• **Task details**
Return exactly the lines below, starting with the one that has "secretário de Estado da Indústria" and going on through the one that has "Em Santa Catarina, o trabalhador encontra".

[Opening Material provided section]

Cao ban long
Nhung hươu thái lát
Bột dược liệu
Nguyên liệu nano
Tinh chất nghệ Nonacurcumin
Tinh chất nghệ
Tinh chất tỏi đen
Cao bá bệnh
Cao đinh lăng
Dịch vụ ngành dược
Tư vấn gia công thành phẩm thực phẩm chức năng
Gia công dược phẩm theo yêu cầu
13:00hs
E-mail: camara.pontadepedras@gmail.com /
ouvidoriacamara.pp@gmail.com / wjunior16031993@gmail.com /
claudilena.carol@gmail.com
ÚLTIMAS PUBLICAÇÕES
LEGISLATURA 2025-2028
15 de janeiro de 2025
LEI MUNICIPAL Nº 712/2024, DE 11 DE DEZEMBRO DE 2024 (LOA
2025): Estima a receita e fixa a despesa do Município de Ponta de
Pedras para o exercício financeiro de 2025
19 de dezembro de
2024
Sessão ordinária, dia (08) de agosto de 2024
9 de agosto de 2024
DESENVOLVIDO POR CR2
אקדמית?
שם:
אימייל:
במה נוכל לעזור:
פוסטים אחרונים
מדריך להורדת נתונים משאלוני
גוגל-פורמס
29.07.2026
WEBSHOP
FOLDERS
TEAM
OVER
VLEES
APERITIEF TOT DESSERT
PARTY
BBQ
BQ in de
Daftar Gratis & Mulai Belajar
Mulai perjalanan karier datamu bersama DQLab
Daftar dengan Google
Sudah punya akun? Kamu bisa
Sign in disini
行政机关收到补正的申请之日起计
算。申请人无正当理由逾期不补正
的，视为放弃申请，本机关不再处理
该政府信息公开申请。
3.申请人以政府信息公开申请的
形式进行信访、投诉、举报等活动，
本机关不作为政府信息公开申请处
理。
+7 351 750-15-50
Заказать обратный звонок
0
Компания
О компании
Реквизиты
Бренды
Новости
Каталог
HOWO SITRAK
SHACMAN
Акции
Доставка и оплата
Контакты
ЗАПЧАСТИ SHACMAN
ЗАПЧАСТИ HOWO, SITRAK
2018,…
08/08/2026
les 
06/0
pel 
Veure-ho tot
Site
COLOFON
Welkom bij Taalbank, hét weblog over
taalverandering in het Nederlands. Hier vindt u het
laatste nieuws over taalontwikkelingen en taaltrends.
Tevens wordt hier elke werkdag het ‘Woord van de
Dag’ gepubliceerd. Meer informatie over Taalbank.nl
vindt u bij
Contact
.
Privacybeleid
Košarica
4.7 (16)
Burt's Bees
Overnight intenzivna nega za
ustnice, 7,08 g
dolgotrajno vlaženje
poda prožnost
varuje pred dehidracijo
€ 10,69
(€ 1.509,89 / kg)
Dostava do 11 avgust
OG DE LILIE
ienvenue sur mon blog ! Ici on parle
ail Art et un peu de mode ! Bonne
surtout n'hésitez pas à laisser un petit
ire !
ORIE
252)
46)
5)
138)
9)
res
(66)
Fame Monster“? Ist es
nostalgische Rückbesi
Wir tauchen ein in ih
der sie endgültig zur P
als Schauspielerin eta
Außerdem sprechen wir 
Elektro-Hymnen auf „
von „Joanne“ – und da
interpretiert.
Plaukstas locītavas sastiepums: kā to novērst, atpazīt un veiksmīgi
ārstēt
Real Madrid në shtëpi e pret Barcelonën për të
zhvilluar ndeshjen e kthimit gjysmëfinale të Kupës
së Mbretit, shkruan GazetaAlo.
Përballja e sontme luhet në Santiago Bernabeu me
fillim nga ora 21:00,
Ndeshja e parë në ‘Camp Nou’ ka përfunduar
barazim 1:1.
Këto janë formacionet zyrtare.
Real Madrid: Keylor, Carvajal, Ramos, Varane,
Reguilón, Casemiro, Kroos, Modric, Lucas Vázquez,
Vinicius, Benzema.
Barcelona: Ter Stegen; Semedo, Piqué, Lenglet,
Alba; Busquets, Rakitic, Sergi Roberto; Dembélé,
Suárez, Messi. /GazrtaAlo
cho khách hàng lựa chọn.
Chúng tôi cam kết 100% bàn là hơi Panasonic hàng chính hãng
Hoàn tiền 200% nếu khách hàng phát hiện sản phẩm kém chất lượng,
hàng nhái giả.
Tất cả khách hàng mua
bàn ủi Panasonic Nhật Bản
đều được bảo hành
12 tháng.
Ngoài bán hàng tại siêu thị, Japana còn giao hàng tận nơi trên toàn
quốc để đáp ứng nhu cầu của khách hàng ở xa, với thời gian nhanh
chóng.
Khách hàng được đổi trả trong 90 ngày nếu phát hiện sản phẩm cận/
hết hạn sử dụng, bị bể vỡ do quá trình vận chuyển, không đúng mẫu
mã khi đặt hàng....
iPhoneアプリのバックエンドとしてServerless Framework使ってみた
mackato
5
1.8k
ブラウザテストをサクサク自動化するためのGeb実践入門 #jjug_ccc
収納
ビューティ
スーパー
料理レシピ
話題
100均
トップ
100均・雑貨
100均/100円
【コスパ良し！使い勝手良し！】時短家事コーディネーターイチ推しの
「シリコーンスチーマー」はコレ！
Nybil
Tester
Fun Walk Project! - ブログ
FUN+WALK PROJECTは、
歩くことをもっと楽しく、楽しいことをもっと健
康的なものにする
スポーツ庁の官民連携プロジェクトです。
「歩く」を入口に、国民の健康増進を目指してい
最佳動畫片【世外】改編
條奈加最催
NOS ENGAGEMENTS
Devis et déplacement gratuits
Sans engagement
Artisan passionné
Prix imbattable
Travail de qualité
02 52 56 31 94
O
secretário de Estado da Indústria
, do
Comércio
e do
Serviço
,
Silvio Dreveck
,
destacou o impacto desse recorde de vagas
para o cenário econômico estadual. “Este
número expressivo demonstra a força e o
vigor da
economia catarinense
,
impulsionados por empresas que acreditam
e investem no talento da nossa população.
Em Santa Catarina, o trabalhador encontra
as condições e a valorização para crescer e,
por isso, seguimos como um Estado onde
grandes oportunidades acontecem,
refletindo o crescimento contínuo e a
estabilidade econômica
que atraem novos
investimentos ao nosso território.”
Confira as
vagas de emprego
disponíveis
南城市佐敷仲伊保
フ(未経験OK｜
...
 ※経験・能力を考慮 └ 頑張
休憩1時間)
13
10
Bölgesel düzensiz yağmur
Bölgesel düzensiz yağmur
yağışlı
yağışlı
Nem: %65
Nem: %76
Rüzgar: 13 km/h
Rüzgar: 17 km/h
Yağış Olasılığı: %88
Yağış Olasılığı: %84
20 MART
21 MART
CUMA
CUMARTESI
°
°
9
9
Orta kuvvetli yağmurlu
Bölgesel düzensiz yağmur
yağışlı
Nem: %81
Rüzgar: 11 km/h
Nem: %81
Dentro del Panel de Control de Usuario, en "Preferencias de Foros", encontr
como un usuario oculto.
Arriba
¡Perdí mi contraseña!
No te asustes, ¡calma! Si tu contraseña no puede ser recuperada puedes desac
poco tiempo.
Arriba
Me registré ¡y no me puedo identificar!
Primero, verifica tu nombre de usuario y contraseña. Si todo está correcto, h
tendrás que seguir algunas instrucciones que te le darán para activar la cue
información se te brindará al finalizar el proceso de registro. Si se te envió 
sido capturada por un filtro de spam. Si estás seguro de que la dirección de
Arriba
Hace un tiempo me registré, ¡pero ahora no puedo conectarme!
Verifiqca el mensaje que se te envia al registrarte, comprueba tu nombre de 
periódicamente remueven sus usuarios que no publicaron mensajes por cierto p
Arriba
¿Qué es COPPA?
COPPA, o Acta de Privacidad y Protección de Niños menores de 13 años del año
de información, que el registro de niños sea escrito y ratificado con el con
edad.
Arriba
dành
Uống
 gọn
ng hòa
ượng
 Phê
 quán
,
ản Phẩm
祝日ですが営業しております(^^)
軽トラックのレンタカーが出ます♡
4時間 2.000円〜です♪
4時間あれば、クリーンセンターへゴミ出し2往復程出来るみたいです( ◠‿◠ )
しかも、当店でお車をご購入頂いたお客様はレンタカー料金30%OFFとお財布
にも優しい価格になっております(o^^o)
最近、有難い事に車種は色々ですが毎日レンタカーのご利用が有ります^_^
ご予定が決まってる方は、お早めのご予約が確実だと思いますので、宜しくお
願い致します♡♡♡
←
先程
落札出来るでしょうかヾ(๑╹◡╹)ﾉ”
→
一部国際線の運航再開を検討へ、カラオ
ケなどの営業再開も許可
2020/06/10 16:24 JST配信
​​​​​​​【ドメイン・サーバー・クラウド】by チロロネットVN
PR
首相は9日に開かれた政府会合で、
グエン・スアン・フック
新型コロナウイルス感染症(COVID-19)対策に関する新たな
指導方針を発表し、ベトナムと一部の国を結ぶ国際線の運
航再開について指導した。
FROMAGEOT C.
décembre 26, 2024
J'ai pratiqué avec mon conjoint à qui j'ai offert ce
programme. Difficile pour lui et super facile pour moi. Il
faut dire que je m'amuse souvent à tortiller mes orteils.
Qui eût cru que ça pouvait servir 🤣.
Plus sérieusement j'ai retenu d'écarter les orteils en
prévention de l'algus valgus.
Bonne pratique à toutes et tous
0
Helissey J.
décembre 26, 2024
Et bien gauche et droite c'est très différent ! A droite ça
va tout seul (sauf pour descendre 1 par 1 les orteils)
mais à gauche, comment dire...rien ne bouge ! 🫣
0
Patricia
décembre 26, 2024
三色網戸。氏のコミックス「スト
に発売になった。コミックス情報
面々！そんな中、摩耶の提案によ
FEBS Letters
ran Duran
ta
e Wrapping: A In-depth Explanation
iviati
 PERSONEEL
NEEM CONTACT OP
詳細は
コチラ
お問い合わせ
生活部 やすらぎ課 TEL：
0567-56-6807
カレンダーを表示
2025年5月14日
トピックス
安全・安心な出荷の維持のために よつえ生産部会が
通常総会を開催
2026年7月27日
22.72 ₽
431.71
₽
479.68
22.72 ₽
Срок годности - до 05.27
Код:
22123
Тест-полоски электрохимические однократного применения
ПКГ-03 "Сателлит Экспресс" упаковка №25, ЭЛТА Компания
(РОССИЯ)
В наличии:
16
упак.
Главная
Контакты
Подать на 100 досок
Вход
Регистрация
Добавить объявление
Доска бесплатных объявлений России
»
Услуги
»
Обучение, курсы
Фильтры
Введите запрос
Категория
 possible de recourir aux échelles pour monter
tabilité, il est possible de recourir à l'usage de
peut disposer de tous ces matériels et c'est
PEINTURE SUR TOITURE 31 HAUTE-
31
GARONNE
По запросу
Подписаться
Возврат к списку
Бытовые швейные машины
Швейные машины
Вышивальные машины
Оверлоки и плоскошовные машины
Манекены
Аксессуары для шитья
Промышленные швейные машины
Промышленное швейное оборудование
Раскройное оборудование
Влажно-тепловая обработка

[Closing Material provided section]

• **Worked solution**
secretário de Estado da Indústria
, do
Comércio
e do
Serviço
,
Silvio Dreveck
,
destacou o impacto desse recorde de vagas
para o cenário econômico estadual. “Este
número expressivo demonstra a força e o
vigor da
economia catarinense
,
impulsionados por empresas que acreditam
e investem no talento da nossa população.
Em Santa Catarina, o trabalhador encontra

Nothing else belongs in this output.